By Emily CroydonBBC Sport
GB win hockey gold in Rio at the 2016 Olympic Games
Great Britain beat the Netherlands in a penalty shootout to win Olympic gold in 2016

"I'm as motivated as I've ever been since I first put on a GB shirt."

Olympic gold medallist Giselle Ansley is in defiant mood as she prepares for Great Britain's Champions Trophy campaign in China.

The last time the team played as GB, they won Olympic gold. More than two years on, circumstances are far from perfect - they are without a permanent head coach, and their captain and first-choice goalkeeper are both absent.

Most of the players are also recovering from England's quarter-final exit from their home World Cup in London, and their motivation has been questioned.

So should the team be concerned?
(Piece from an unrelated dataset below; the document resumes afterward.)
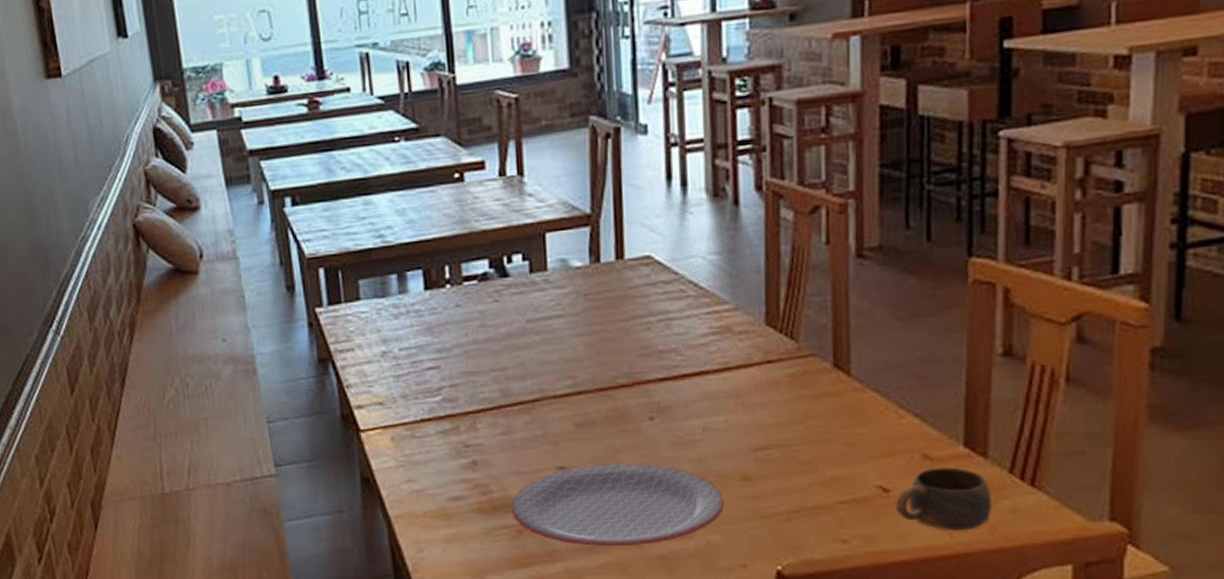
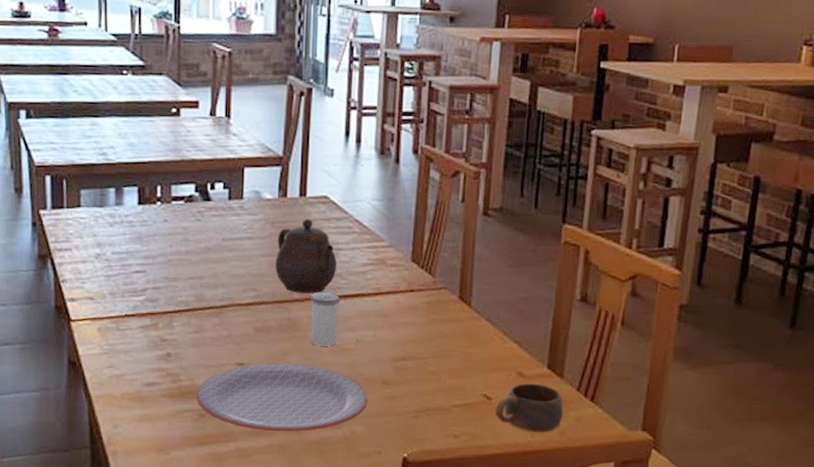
teapot: none [593,286,671,377] -> present [275,219,337,293]
salt shaker: none [640,373,678,439] -> present [310,292,340,346]

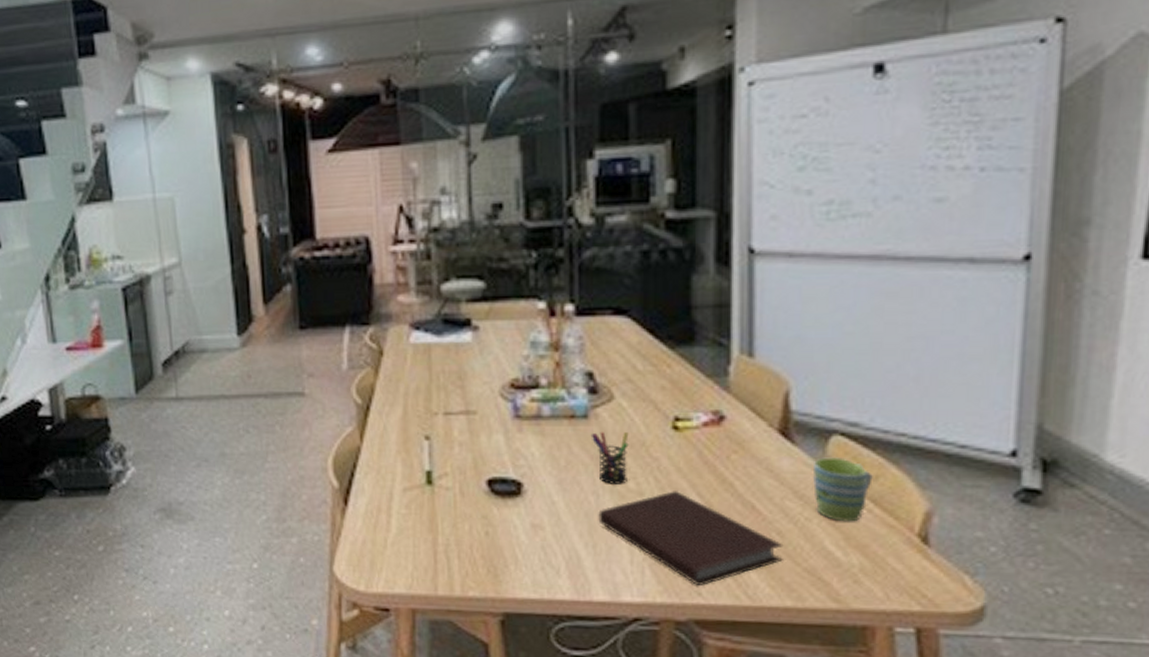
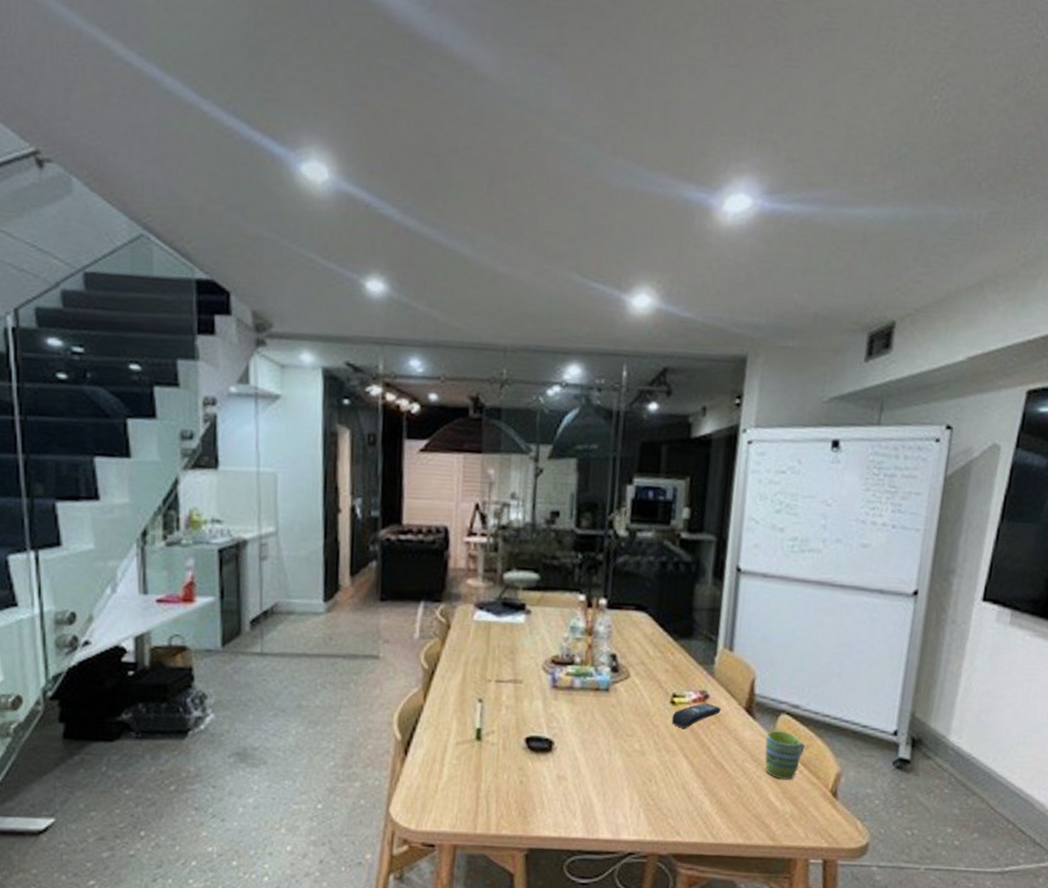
pen holder: present [590,432,629,484] -> none [609,703,638,745]
notebook: present [598,491,784,585] -> none [609,752,741,827]
remote control: none [676,426,744,460] -> present [671,702,721,729]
And what are the challenges that lie ahead for the 'golden girls'?

Finding the motivation to 'go hard again'

After leaving his post as head coach of the women's team to take charge of the men's side earlier this year, Danny Kerry told the BBC the Olympic champions have "got to find that motivation to go hard again".
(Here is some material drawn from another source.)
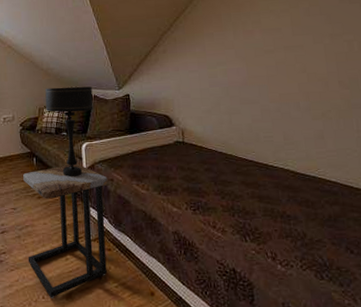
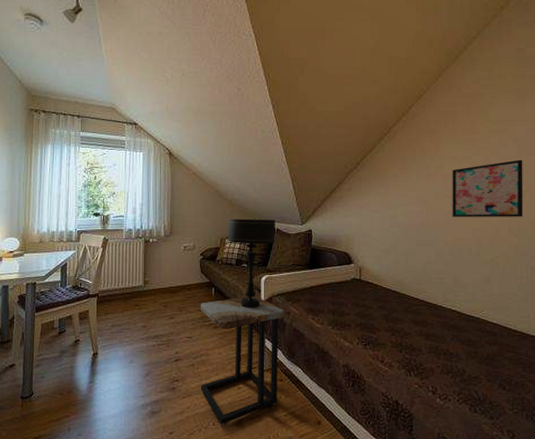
wall art: none [270,8,353,72] -> present [452,159,524,217]

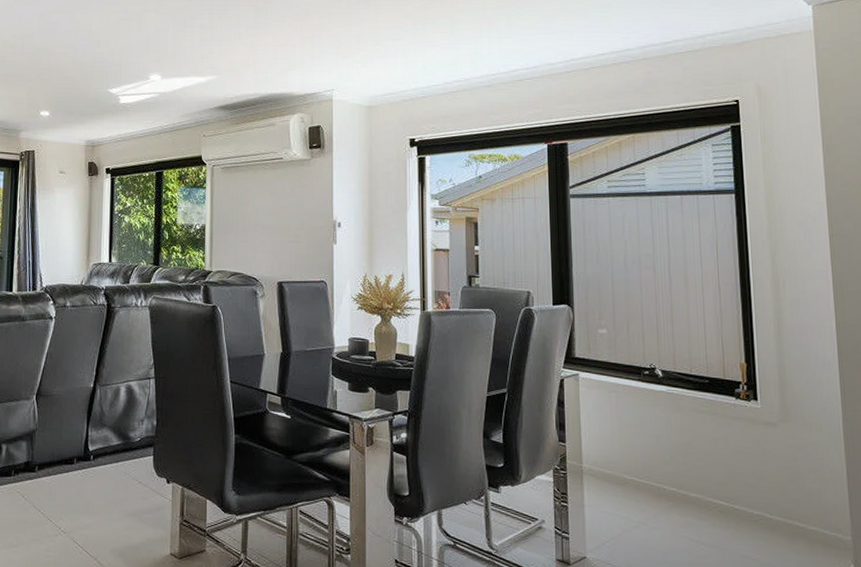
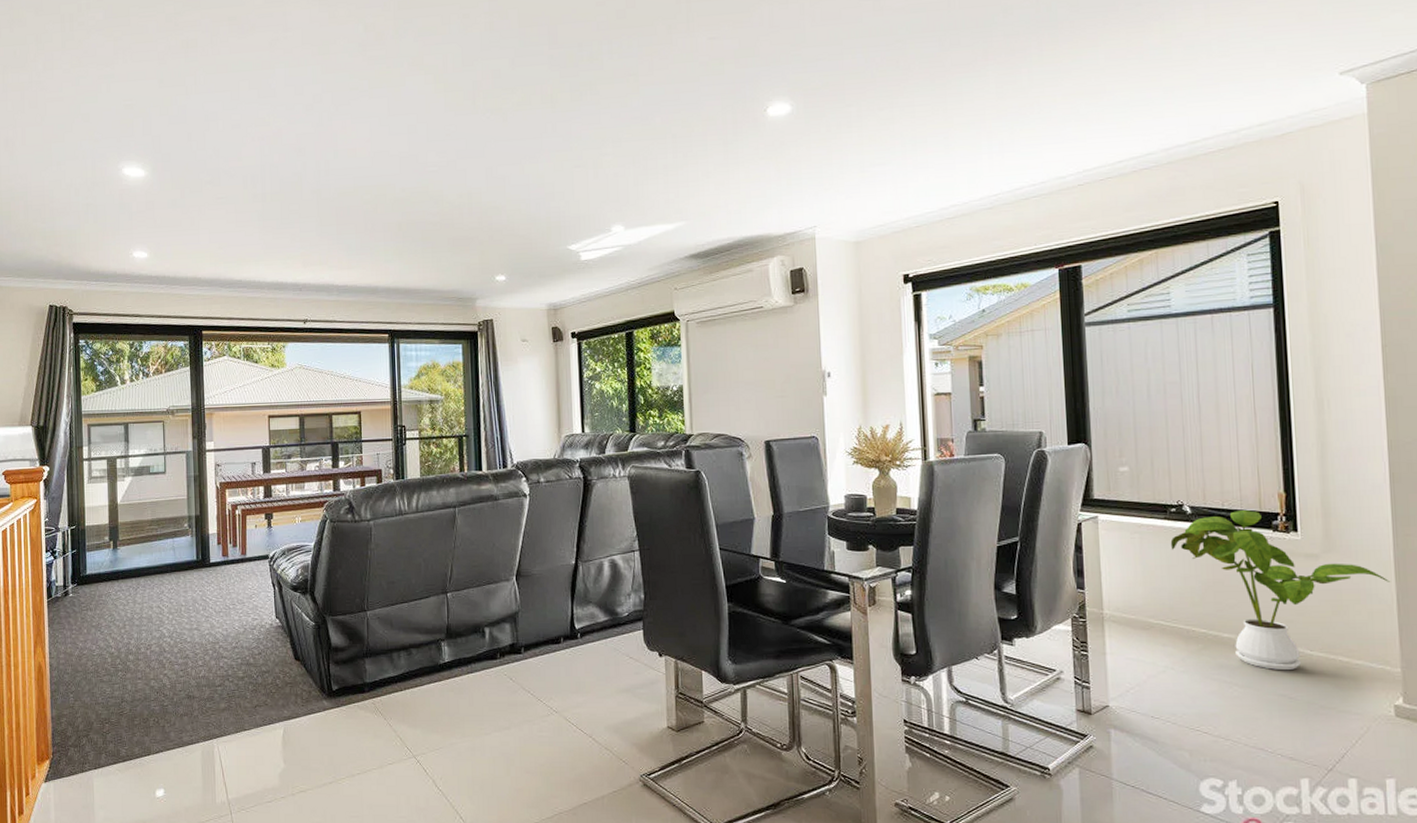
house plant: none [644,376,841,533] -> present [1170,509,1391,671]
The women's team - as England or Great Britain - have won at least one major international medal in each of the past 10 years, but bronze at the Commonwealth Games and defeat by the Netherlands in the World Cup quarter-final were disappointments.

Hollie Pearne-Webb, who will captain the side in the absence of Alex Danson because of concussion, says she has not "struggled" for motivation.

"The four years leading up to the Olympics were not smooth - it was a rollercoaster of a journey and we didn't perform well at the World Cup four years ago," she said.

"I absolutely know what I want to do and what I want to achieve and I'm confident all the other Rio girls are exactly the same."

Ansley added: "Things get said, and whether they're meant in the way that they're said who knows, but if we get caught up in things like that it would be detrimental to us and our performances.

"I'm hoping we can go and enjoy China and keep progressing as a squad together."

Hollie Pearne-Webb and the GB team
Pearne-Webb posted this picture of the GB squad on Instagram with the caption: "An exciting time for some and a tough time for others. Alone we can do so little; together we can do so much"

Coach Ralph given 'wonderful opportunity'

Three months on from Kerry's departure, the recruitment process to find his successor is ongoing.

David Ralph, who joined the coaching team in 2016, will take charge of the team in China.

"As we see it, 'Ralphy' is our head coach and that's it," said Pearne-Webb, scorer of the winning penalty in the shootout in Rio.

"He knows the group really well - he knows what we're good at and he knows the areas we need to work on so it's great."

With five matches against high-calibre competition, including the Netherlands, Ralph has the opportunity to put his stamp on the job.

"Working with an exceptional group of athletes like this, it's a wonderful opportunity," he said. "Any ambitious coach should be interested in this role.

"Danny was obviously in for a long time and had a certain way of playing but we believe we've got some skills we can utilise in different ways.

"We're allowing the girls to express some of their more attacking skills."

Pearne-Webb 'honoured' to be stand-in captain

Alex Danson
England Hockey implemented its concussion protocols after captain Alex Danson's head injury

Danson was appointed captain of England and GB following Kate Richardson-Walsh's retirement after the Olympics.

But she will miss the Champions Trophy after suffering a concussion when she hit her head on a concrete chair while on holiday.

Pearne-Webb said: "With Alex unfortunately not able to be around, being captain is something I didn't expect but a huge honour.

"I have spoken to Alex a little bit, although communication is limited because of her rest and recovery. I'm going to just be myself and not try and be someone I'm not."

The goalkeeper conundrum

What's it like being a reserve goalkeeper?

Maddie Hinch was the star of the Olympic final, saving four Dutch penalties in the shootout.

But she will not feature in the Champions Trophy after announcing in September she is taking a break from international hockey.

She wants to return for the Tokyo 2020 Olympics, but her absence means Amy Tennant and Sabbie Heesh get the chance to step up.

"It's a pretty pivotal moment in both of our careers," said Tennant, who was reserve goalkeeper for the World Cup and will make her GB debut in China.

"I've sat for a while watching Maddie. I've soaked it all up and now I'm ready to take on that number one slot.

"If you'd have asked me two years ago if I'd be getting a chance to play number one in this cycle I'd have said probably not, so hopefully I can grasp that opportunity."

Heesh was back-up to Hinch when England won European gold in 2015, but missed out on selection for Rio and suffered an ACL injury in March 2017 from which she has only recently returned.

"The Champions Trophy is a good opportunity for me and Amy to show the world what we can do, because we haven't had the exposure that Maddie had," she said.

"It's a challenge to get in front of Maddie but it pushes us on.

"I'd like my performances and my hockey to do the talking."

GB start their Champions Trophy campaign against hosts China on Saturday, with the final placings decided on 25 November.